Top of SELECTED PASSAGE

A suspected chemical bombing in the Syrian province of Idlib this week killed at least 100 people, including 11 children under the age of 8.
It’s being called the second worst attack in the six-year civil war since 2013, when a similar bombing occurred in the Ghouta area of Damascus. Up to 1,429 people — including 429 children — died in that attack on Aug. 21, 2013.
Reports suggest the same chemical agent was purportedly used in both the attacks: sarin.
Sarin is an odorless and colorless nerve agent that has been classified as a weapon of mass destruction.
Nazi Germany scientists, led by chemist Gerhard Schrader, originally developed it — by chance — as a pesticide in 1938. However, when Schrader and his team were left incapacitated for nearly a month after coming in contact with the chemical, word got to Adolf Hitler, who immediately thought of weaponizing it.
Some sources state “ten tons of sarin was produced,” under Hitler’s orders, which was enough to “kill millions.” However, for reasons unknown, the genocidal dictator decided not to use it against the Allied forces. The best possible guess is that he feared similar retaliatory response from his enemies.
The gas kills if it’s either inhaled or absorbed through the skin. The neuro-toxic agent overstimulates the nervous system, which means it turns on the various systems in the body at once.
“So, for example, if the lungs start to secrete lots of fluid you see the frothing in the mouth. You see people having convulsions,” American neurosurgeon Dr. Sanjay Gupta explained CNN in 2013, following the Ghouta attack.

Bottom of SELECTED PASSAGE

### WHAT IS NEEDED
List every person the sarin article mentions by name.

Top of SUPPLIED INFORMATION

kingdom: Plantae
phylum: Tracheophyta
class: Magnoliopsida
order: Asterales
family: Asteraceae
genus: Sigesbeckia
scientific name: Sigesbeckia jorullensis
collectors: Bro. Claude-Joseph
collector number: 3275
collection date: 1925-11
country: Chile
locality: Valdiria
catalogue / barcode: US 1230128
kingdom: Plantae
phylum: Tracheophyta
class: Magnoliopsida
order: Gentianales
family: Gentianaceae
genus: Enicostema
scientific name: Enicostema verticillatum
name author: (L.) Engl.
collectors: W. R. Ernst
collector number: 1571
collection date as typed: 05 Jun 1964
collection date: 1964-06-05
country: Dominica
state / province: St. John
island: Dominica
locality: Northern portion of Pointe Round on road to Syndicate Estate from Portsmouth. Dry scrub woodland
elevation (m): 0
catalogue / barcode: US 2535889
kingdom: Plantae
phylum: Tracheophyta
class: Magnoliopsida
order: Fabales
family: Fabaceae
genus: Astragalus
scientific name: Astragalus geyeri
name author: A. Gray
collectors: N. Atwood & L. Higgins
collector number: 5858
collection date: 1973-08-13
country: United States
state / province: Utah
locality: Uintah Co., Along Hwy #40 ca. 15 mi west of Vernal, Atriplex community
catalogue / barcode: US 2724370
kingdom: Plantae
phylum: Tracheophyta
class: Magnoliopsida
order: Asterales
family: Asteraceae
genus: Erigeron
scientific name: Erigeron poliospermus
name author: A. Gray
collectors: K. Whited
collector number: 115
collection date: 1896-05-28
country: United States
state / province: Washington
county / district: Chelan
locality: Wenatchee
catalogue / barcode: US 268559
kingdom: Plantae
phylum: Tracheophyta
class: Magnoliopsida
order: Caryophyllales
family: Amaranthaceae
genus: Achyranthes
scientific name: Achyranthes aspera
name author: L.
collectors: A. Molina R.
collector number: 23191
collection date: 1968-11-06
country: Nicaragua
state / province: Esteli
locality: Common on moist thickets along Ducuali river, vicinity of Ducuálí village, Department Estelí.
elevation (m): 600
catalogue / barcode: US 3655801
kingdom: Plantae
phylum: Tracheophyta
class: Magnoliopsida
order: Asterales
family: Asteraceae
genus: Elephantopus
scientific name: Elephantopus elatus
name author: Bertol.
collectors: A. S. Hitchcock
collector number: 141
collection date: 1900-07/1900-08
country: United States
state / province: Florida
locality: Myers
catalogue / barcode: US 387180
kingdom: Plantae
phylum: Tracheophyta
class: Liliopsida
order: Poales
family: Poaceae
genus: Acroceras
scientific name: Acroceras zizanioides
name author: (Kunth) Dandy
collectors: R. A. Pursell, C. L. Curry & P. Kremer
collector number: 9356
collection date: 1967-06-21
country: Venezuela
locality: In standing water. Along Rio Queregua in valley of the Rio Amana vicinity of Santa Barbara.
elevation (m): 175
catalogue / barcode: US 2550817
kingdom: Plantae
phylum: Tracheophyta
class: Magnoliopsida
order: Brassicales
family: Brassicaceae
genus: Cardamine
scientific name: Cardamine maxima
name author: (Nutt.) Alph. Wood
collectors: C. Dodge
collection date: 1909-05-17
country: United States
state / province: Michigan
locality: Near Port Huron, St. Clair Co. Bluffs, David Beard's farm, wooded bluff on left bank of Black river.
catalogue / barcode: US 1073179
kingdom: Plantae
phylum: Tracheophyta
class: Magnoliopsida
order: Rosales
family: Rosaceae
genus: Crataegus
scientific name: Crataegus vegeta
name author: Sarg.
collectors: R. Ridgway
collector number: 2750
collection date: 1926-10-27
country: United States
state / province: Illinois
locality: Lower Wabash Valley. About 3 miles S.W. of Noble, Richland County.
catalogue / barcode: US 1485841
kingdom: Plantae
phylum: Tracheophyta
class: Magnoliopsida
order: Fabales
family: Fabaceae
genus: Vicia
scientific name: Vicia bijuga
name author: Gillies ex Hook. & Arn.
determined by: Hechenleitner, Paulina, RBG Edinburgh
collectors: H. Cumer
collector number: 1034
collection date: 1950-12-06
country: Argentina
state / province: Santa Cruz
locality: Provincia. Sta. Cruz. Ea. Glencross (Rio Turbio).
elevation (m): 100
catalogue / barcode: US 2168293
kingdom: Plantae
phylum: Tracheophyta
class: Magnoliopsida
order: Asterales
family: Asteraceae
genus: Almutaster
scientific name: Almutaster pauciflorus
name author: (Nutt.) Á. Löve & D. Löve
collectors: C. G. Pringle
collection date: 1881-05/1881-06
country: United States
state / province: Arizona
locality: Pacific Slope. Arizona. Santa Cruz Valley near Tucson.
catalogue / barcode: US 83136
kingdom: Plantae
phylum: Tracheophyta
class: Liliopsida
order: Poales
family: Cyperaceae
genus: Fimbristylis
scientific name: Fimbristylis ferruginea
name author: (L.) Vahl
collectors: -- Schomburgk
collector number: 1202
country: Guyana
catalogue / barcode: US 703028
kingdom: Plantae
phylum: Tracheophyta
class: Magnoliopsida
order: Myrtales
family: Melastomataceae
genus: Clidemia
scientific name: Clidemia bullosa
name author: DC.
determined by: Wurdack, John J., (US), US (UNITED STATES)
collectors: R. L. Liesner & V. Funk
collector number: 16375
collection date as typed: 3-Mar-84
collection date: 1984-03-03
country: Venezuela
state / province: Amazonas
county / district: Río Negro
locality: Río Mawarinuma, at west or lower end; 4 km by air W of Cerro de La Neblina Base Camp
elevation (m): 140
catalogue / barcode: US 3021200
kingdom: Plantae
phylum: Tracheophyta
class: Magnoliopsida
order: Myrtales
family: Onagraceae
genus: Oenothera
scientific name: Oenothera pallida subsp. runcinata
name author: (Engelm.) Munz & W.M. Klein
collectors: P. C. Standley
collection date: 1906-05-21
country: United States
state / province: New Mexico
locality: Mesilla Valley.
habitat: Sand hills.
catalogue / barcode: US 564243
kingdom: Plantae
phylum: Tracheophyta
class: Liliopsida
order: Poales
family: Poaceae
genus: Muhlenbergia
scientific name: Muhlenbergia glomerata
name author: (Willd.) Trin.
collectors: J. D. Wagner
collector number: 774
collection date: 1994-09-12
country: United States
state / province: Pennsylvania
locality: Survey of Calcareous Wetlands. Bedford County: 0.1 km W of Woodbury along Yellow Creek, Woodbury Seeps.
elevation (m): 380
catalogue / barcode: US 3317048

Bottom of SUPPLIED INFORMATION

### ANSWER TO THE EXERCISE
Gerhard Schrader, Adolf Hitler, Sanjay Gupta